La cultura de la libertad, o el hábito de promover el debate abierto y la actitud crítica, examinando de modo racional los argumentos, suele ser combatida por los movimientos fundamentalistas, los populismos políticos y las tradiciones de pensamiento autoritario.

Pero en las últimas décadas, desde las filas del pensamiento liberal emerge una actitud que también amenaza la cultura de la libertad. Se trata de una actitud mojigata que, en nombre de los ideales de justicia y equidad, pretende instaurar la cultura de la clausura, un hábito de perseguir a las personas que muestren cualquier desviación intelectual de lo que determinados grupos dictaminan como correcto.

Las redes sociales, espacios donde circulan de manera libre los más diversos contenidos, se han convertido, gracias a la cultura de la clausura, en mecanismos para el intento de censura.

La cultura de la clausura ha provocado cazerías de brujas en el mundo de las instituciones democráticas. Por esto, hoy día muchos artistas, escritores y librepensadores deben cuidarse de que sus obras no hieran las sensibilidades de un grupo que cargue con una historia de exclusiones sociales, sino quiere ser marginado económica, social y políticamente.

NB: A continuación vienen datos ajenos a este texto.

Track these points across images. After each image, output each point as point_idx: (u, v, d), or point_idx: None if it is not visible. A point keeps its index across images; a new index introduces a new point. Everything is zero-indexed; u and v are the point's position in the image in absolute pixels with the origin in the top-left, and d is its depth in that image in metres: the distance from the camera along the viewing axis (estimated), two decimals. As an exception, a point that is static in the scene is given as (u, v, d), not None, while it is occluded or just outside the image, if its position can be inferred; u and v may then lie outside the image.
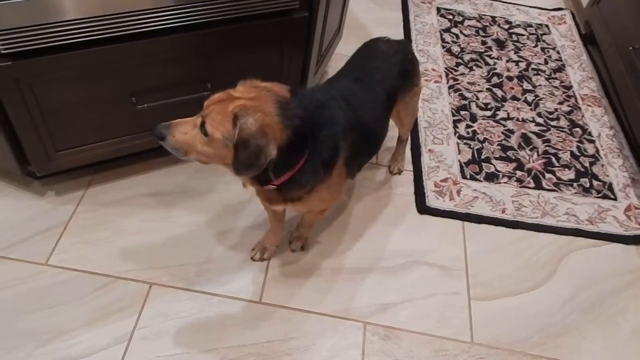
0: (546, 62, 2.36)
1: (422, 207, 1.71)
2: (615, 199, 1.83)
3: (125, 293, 1.39)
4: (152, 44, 1.32)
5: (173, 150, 1.11)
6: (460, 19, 2.54)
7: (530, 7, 2.68)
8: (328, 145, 1.15)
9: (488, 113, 2.08)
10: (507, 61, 2.34)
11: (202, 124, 1.04)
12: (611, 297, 1.56)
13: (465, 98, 2.13)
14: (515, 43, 2.44)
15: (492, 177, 1.83)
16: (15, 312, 1.32)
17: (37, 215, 1.52)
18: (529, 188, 1.82)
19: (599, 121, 2.12)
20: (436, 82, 2.19)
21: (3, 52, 1.16)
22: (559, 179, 1.87)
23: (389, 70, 1.41)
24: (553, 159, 1.93)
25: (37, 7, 1.13)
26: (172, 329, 1.34)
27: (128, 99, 1.41)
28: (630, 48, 1.98)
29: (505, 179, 1.83)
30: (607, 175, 1.90)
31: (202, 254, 1.50)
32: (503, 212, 1.73)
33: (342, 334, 1.39)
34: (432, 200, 1.73)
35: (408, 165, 1.84)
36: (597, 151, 1.99)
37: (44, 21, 1.16)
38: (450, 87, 2.17)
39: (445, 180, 1.80)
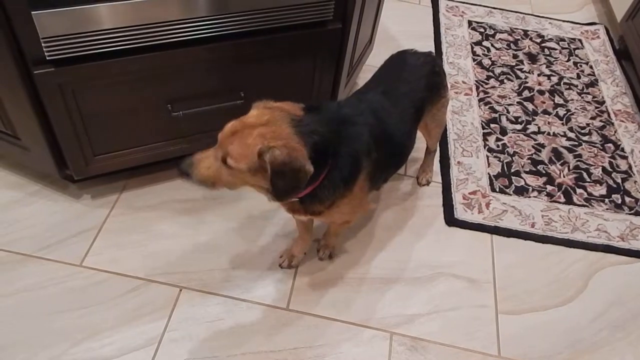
0: (579, 77, 2.34)
1: (450, 219, 1.70)
2: (648, 216, 1.79)
3: (157, 296, 1.42)
4: (188, 53, 1.36)
5: (199, 185, 1.11)
6: (492, 32, 2.54)
7: (563, 21, 2.66)
8: (349, 162, 1.14)
9: (518, 127, 2.06)
10: (539, 75, 2.32)
11: (224, 159, 1.05)
12: (643, 315, 1.53)
13: (495, 111, 2.11)
14: (547, 57, 2.42)
15: (521, 191, 1.81)
16: (50, 311, 1.37)
17: (72, 217, 1.57)
18: (559, 203, 1.79)
19: (632, 137, 2.08)
20: (466, 94, 2.18)
21: (47, 58, 1.21)
22: (590, 194, 1.84)
23: (416, 83, 1.42)
24: (584, 174, 1.90)
25: (80, 16, 1.18)
26: (201, 332, 1.36)
27: (164, 106, 1.45)
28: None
29: (535, 193, 1.81)
30: (641, 192, 1.87)
31: (232, 260, 1.52)
32: (532, 226, 1.71)
33: (368, 343, 1.39)
34: (460, 213, 1.72)
35: (436, 177, 1.84)
36: (630, 167, 1.95)
37: (86, 29, 1.20)
38: (480, 100, 2.16)
39: (474, 192, 1.79)
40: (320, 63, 1.57)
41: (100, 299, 1.40)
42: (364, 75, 2.03)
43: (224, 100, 1.50)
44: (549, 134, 2.05)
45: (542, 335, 1.45)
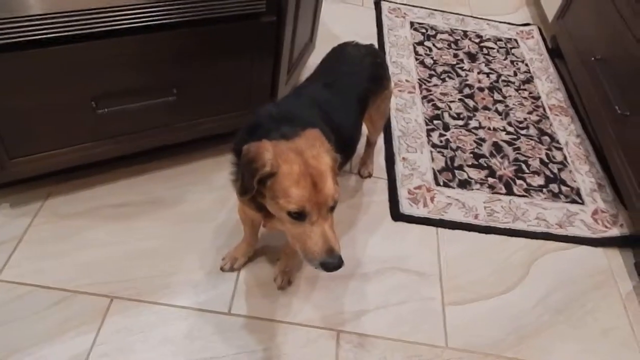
0: (515, 74, 2.40)
1: (397, 214, 1.68)
2: (582, 203, 1.84)
3: (84, 308, 1.31)
4: (112, 45, 1.27)
5: None
6: (433, 32, 2.57)
7: (500, 22, 2.74)
8: None
9: (460, 122, 2.08)
10: (479, 73, 2.37)
11: (333, 207, 1.03)
12: (581, 298, 1.56)
13: (438, 108, 2.13)
14: (486, 56, 2.48)
15: (464, 184, 1.82)
16: (-37, 330, 1.24)
17: (-11, 229, 1.44)
18: (501, 194, 1.81)
19: (566, 129, 2.15)
20: (410, 92, 2.19)
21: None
22: (529, 185, 1.87)
23: (359, 75, 1.39)
24: (523, 166, 1.94)
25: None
26: (136, 344, 1.27)
27: (88, 103, 1.35)
28: (593, 59, 2.02)
29: (478, 186, 1.83)
30: (575, 181, 1.92)
31: (170, 266, 1.43)
32: (476, 217, 1.72)
33: (314, 343, 1.33)
34: (406, 207, 1.70)
35: (382, 173, 1.82)
36: (565, 158, 2.01)
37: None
38: (423, 98, 2.17)
39: (419, 187, 1.78)
40: (258, 58, 1.52)
41: (21, 314, 1.28)
42: (308, 74, 2.00)
43: (154, 96, 1.42)
44: (489, 128, 2.08)
45: (487, 324, 1.44)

El fenómeno ha generado preocupación hasta el punto que el pasado 7 de julio del año en curso, un conjunto de filósofos, escritores, e intelectuales se manifestaron al respecto en “una carta sobre la justicia y el debate abierto”. https://elpais.com/cultura/2020-07-08/una-carta-sobre-la-justicia-y-el-debate-abierto.html

En una reseña del debate firmada por Amanda Mars: “Y la carta de los intelectuales desató la tormenta” (El país, 8 de julio, 2020) puede leerse la siguiente declaración del director ejecutivo del Huffpost: “No firmé la carta cuando me lo pidieron hace nueve días porque pude ver en 90 segundos que era fatua, una chorrada vanidosa que sencillamente iba a enfadar a la gente a la que supuestamente quería apelar”. https://elpais.com/cultura/2020-07-08/y-la-carta-de-los-intelectuales-desato-la-tormenta.html?ssm=FB_CC&fbclid=IwAR1kGsPed5WELhZvj-n3dhE6uEC–8Qdl7KpJFa6hFiZIf-CJEHrJ6kIhxg

La primera parte del pronunciamiento no es significativo, simplemente es una falacia de argumento ad hominem. Pero la segunda parte sí nos dice mucho de lo que está en juego y da argumentos favorables a los autores de la carta. El director dice no haberla firmado porque… “iba a enfadar a la gente que supuestamente quería apelar”.

Precisamente, esa es la cuestión. Es notable la existencia de un clima intelectual donde persiste un miedo a no enfadar. Pero el enfado es un estado de insatisfacción o disgusto proveniente de un sentimiento de que la fuente de mi enfado me amenaza o perjudica. Y, como es obvio, creer que algo nos perjudica no lo convierte objetivamente en una fuente de daño, ni para nosotros, ni para el interés común.

En una sociedad democrática, el debate intersubjetivo es el que evalúa el prejuicio que puede causar una idea o una acción, no un grupo particular. Esa es una de las diferencias básicas con las dictaduras. En estas, una camarilla se arroja el derecho de decidir por todos sobre que obras e ideas deben circular y prohibirse.

El miedo y la retractación pública de algunos firmantes de la carta, provocado por las presiones de los grupos “heridos”, es un ejemplo del peligro advertido en el documento. Una sociedad democrática queda lesionada de muerte cuando grupos que la constituyen provocan despidos, autocensuras, silenciamientos o retractaciones forzozas contra aquellos que no piensan de la misma manera.

No importa lo escandalosa, infame o dañina que nos parezca una idea. Es en medio del debate crítico donde la misma debe ser invalidada permitiéndole a sus defensores el derecho a la réplica. Como escribió Voltaire: "Podré no estar de acuerdo con lo que dices, pero defenderé hasta la muerte tu derecho a decirlo".